Fé e razão



O simpósio que na semana passada reuniu 50 peritos no Vaticano para debaterem a Inquisição e cujas conclusões - segundo o teólogo pontifício Georges Cottier - se destinam a fornecer ao Papa "os elementos para verificar se há motivo para fazer um gesto de autocrítica" por ocasião do Jubileu do ano 2000, e a recente apresentação da nova encíclica de João Paulo II sobre "Fé e Razão" constituem dois incontornáveis, e de alguma forma inseparados, motivos de reflexão.
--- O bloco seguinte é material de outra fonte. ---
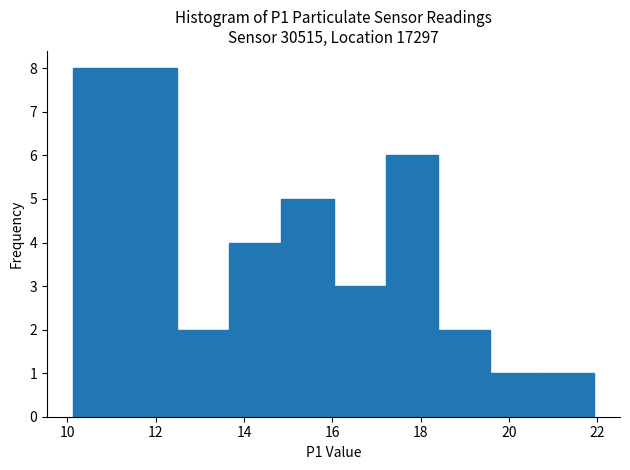

Reading left to right, transcribe this chart: for each bar, give the range it covers on the x-axis and its height. Neither the bar edges nor the heights are printed on the chart, so give them approximately, as read against the axes.

10.2 to 11.4: 8
11.4 to 12.4: 8
12.4 to 13.6: 2
13.6 to 14.8: 4
14.8 to 16.0: 5
16.0 to 17.2: 3
17.2 to 18.4: 6
18.4 to 19.6: 2
19.6 to 20.8: 1
20.8 to 22.0: 1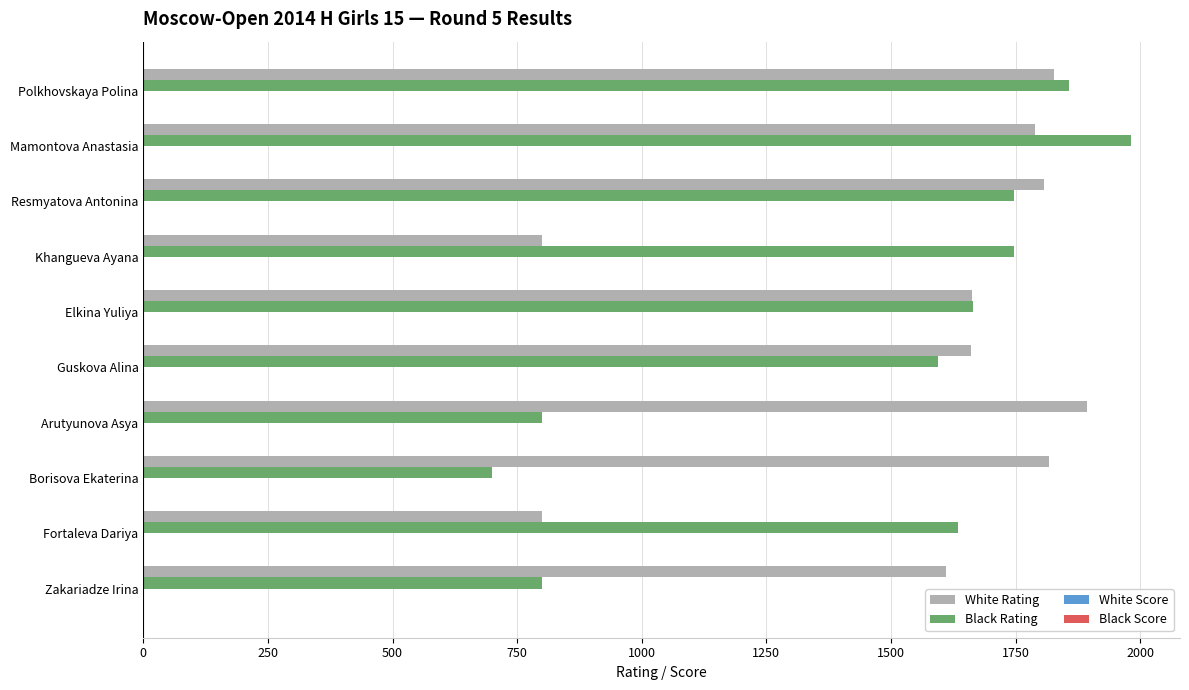

Which category has the highest value in the Black Rating series?

Mamontova Anastasia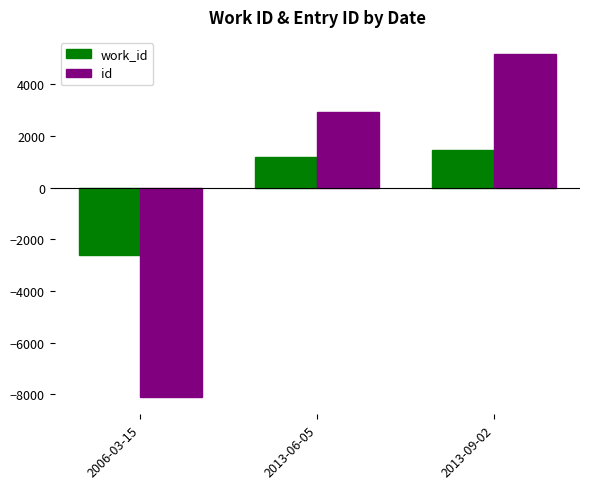

At which label does id reach its peak?

2013-09-02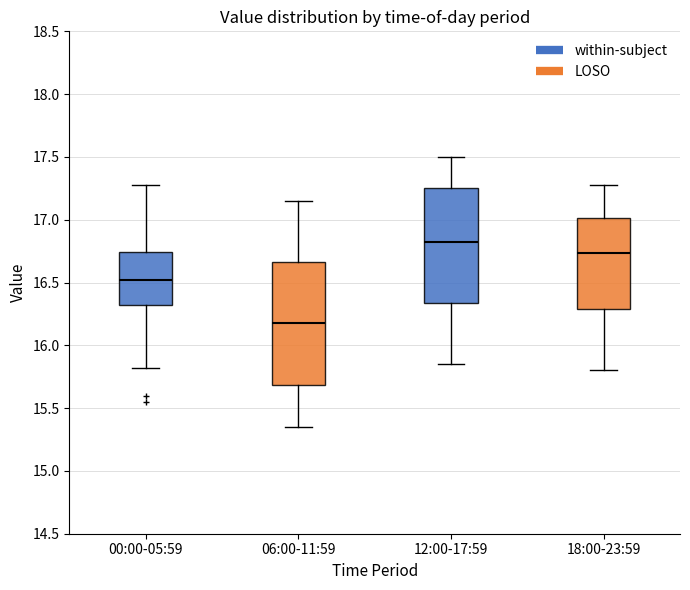

Reading left to right, transcribe this box plot: for each box, give where its median line is, the range the box spans, and where its two whiskers end, as read against the y-axis. The values are not printed on the chart, so give them approximately, as read against the axis.

00:00-05:59: median 16.50, box 16.30 to 16.75, whiskers 15.80 to 17.30
06:00-11:59: median 16.20, box 15.70 to 16.65, whiskers 15.35 to 17.15
12:00-17:59: median 16.85, box 16.35 to 17.25, whiskers 15.85 to 17.50
18:00-23:59: median 16.75, box 16.30 to 17.00, whiskers 15.80 to 17.30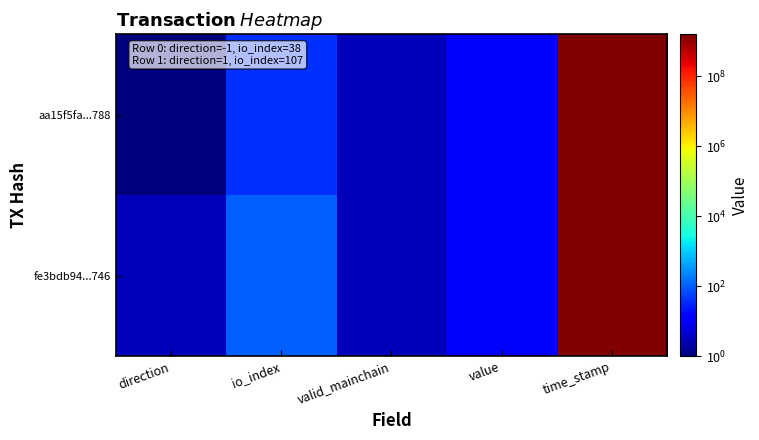

Which series has the largest total across all categories?

aa15f5fa...788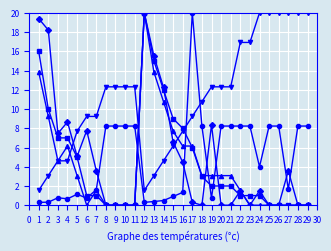

Does the chart have visible grid lines?

Yes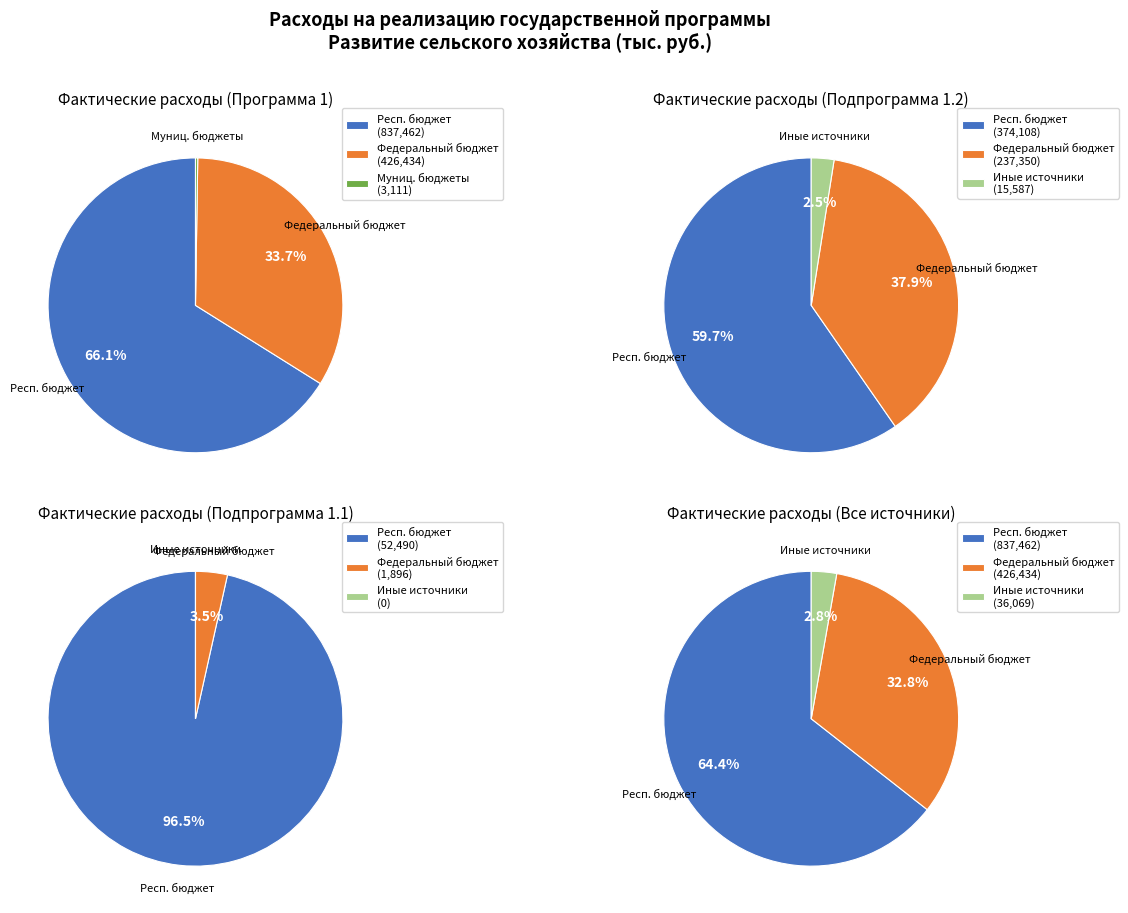

The иные источники (справочно) slice represents 3% of the pie. True or false?

True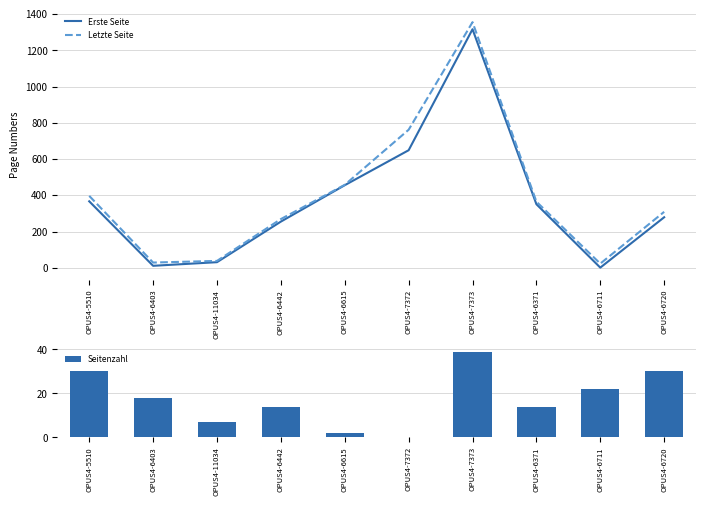

What position from the left is OPUS4-6403?

2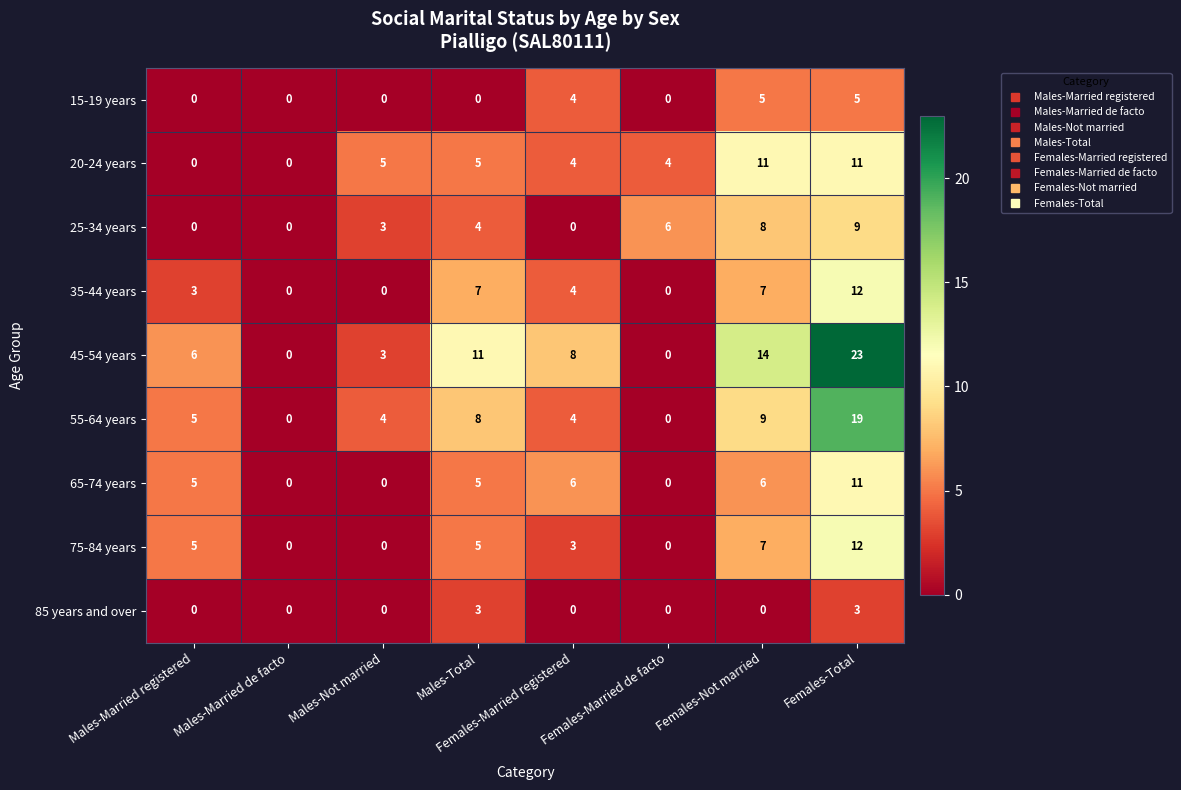

What is the sum of all 15-19 years values?

14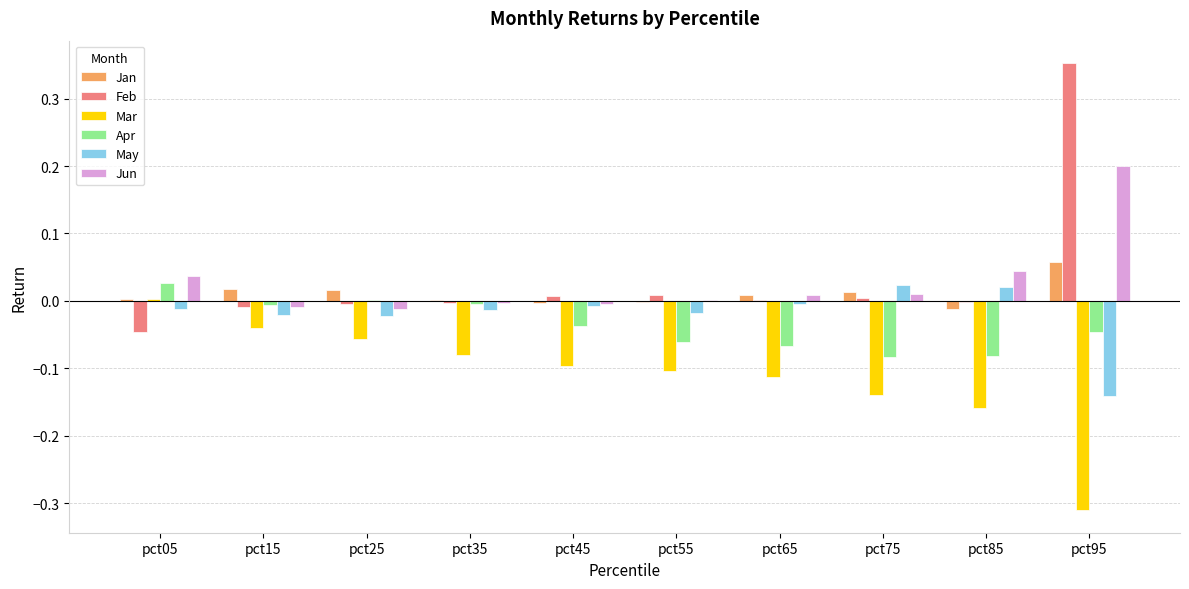

Which series has the largest range (max minus min)?

Feb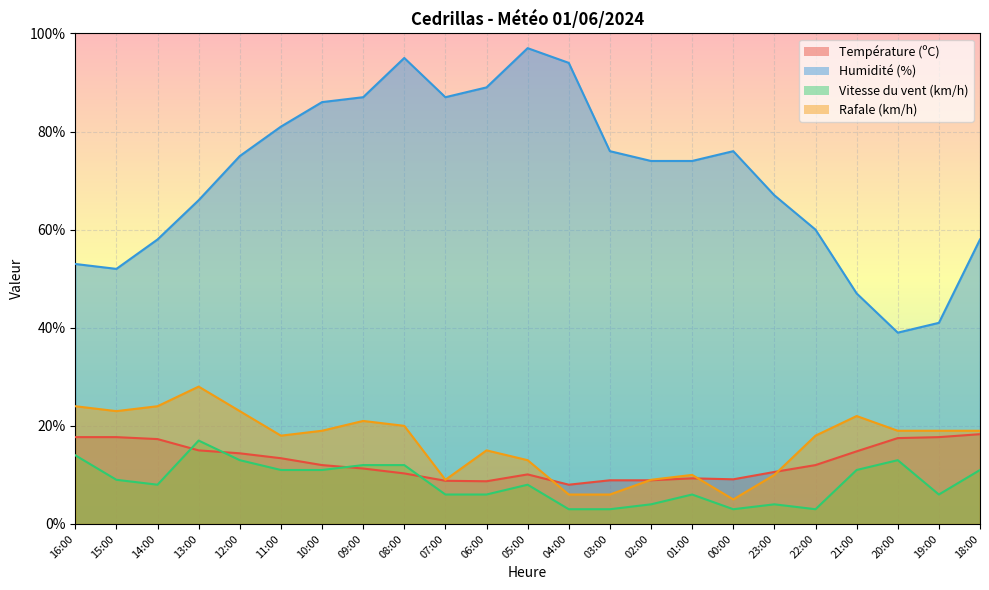

What is the greatest value displayed?

97.0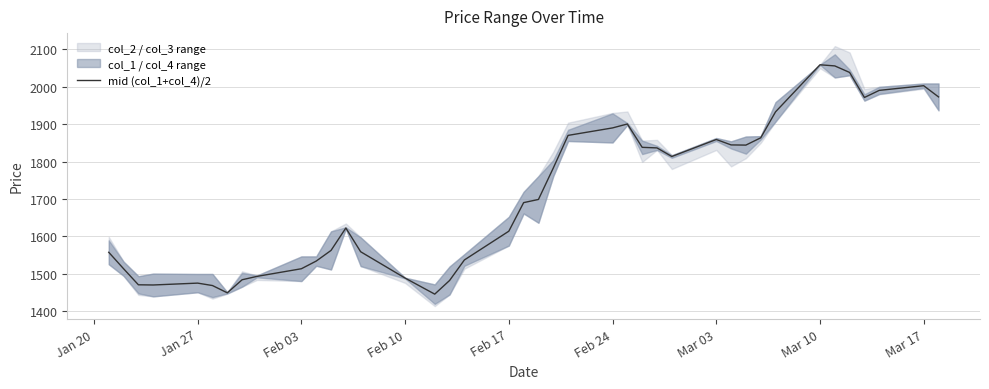

How many points are lower than both their immediate neighbors (excluding endpoints)?

6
Quanto aos tribunais do Santo Ofício da Inquisição - criados no século XIII, com um apogeu terrorista nos séculos XVI e XVII e só extintos no século passado - o juízo histórico, compartilhado pela generalidade dos crentes e dos não crentes, evidencia que eles constituíram uma das mais repugnantes e organizadas expressões de fanatismo e de violência humanas de que há memória. O que custa a compreender é que a Igreja-instituição tarde tanto a reconhecer oficialmente essas páginas negras e pareça ter tanta dificuldade em assumir que elas representam a negação absoluta dos valores da fé que proclama.
Em relação à última encíclica de João Paulo II, solenemente apresentada pelo cardeal Ratzinger, as interrogações situam-se, obviamente, num plano distinto.

É o caso, nomeadamente: da afirmação do Papa de que "a partir do fim da Idade Média, a legítima distinção entre os dois saberes (a teologia e a filosofia) se transformou progressivamente numa separação nefasta"; da acusação que faz a um "espírito excessivamente racionalista", "ao ponto de se chegar de facto a uma filosofia separada e absolutamente autónoma em relação ao conteúdo da fé"; da crítica aos "desvios e erros nos quais o pensamento filosófico, sobretudo o pensamento moderno, frequentemente caíram", associada ao dever da Igreja "reagir de maneira clara e forte" quando "se difundem teorias falsas e partidárias que espalham graves erros, perturbando a simplicidade e a pureza da fé do povo de Deus"; e da tentativa de confinar a "compreensão correcta de uma doutrina do passado" à sua "recolocação no seu contexto histórico e cultural".

Uma primeira e óbvia constatação é a de que a relação entre a razão e a fé continua a ser um problema não resolvido ao nível da Igreja-instituição, numa altura em que ele já se encontra em grande parte superado de forma não conflituante no conjunto da sociedade.
A segunda constatação vai para aquilo que os nossos olhos de hoje vêem com clareza, com todo o património de experiências, sofrimentos e valores com que a Humanidade chega ao terceiro milénio: é que os fins não justificam os meios.